Delicious arseholiness. But don't stop there.

When she tries to flee, as most will -- after all, you were only able to push her to the ground or slam her into the wall because you're stronger than her, and more importantly, regardless your relative strengths, you are more aggressive. When stressed, and your fight or flight response is provoked, you are not as strongly conditioned as she is towards flight; you are more willing to impose physically, whereas a woman is conditioned by society to believe herself physically weak and to prefer flight -- block her exit. Stand by the door. Now you control her. Now the bitch has to listen to every fucking word you want to yell at her. She cannot avoid it. You choose for her the space she inhabits. It's better than deciding which house she lives in (I remember being strongly moved by the story of B's sister, whose husband, an exemplar of an arsehole who certainly wouldn't need the lessons I have to offer, when they were thinking about maybe moving, sold the house they were living in and bought a new one without telling her -- he simply told her one day that they were moving to another suburb, start packing, I'm "going to the gym" (he wasn't going to the gym as such because some time before he had met a woman at the actual gym and by this point, "going to the gym" meant he was going round to her house for sex). Now it may amaze you to learn they're still married but it shouldn't -- when a man is this coercive, this controlling, a woman doesn't feel she has the power to leave him -- it's her fault he fucks other women, it's her fault he shouts at her, it's her fault he has her by the throat -- there is just no way to empower yourself to leave a husband who sells your family home without consulting you) and it's better than trying to coerce her into living in a particular area of town.

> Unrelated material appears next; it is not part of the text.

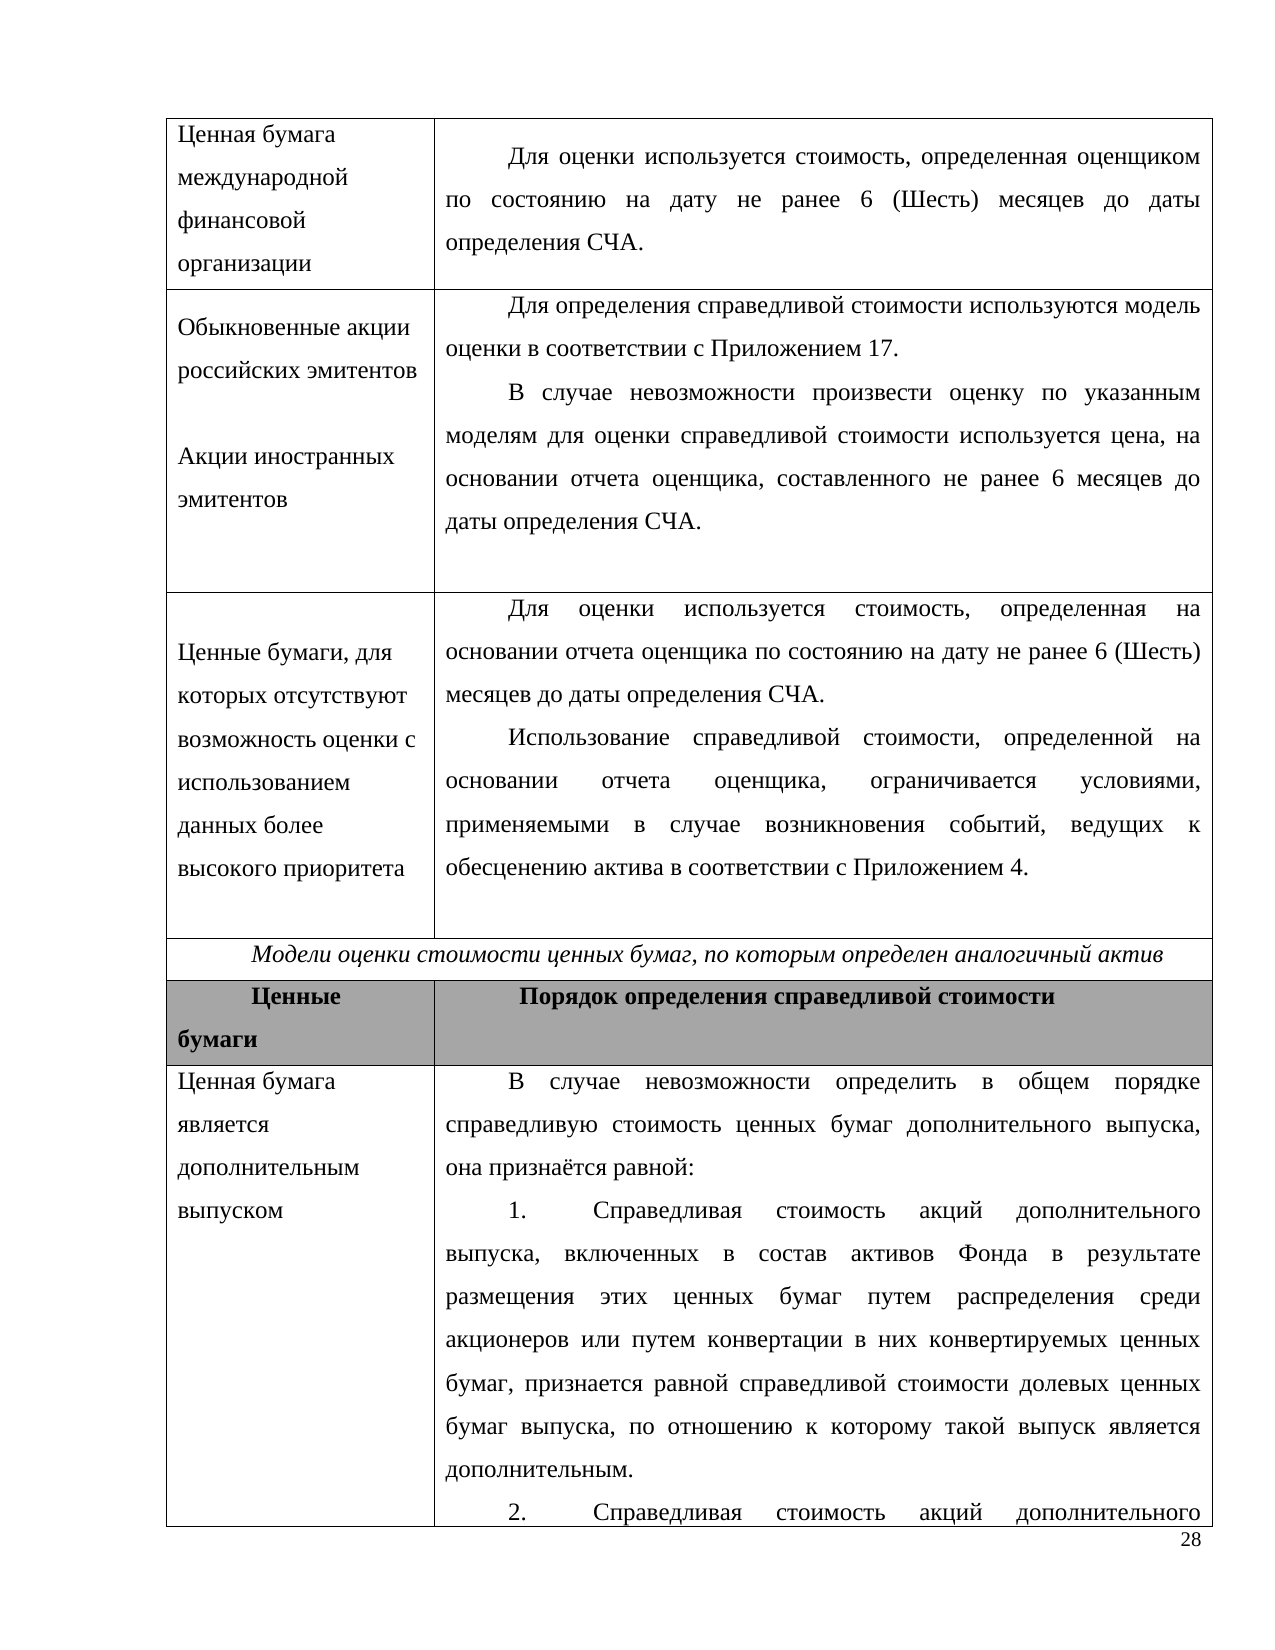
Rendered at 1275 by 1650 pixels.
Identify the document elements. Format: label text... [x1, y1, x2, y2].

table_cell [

It's the ultimate. You have a terrified, panicking human being who wants nothing more than not to be in the space with you -- in that moment, it is their greatest desire, the only thing they want, they have completely lost track of what it was that provoked your rage in the first place, all they can think is "run run run", the adrenaline has shut their thinking brains down -- in fact, you do not even have a human being, you have someone you have reduced to nothing more than an animal consumed with pain and fear.

Only an arsehole would not step aside and let that poor creature gain relief. Only a huge fucking arch-arsehole of the worst kind, a contemptible worm, barely worthy of the proud name "man".

I have been that worm once, just once. It haunts me to this day. I say I'm a fucking arsehole because I know I cannot lie to myself. I did that. I didn't push, hit or otherwise physically hurt my gf. I just wouldn't let her leave a room. And I was introduced to an abyss that I could pour my moral sense into and annihilate it.

Now. You say you want to be an arsehole. And you are. But how are you able to look into that abyss and know that it is all you are?

2 Comments:

At 3:41 pm, Anonymous Anonymous said...

Holy wall of text, Batman.

Just noticed this MB. Will get to reading it, if I feel the need to procrastinate :).

Digger.

 
At 3:42 pm, Blogger Dr Zen said...

It's fairly easy reading, Dan. I think you'll enjoy (some of) it.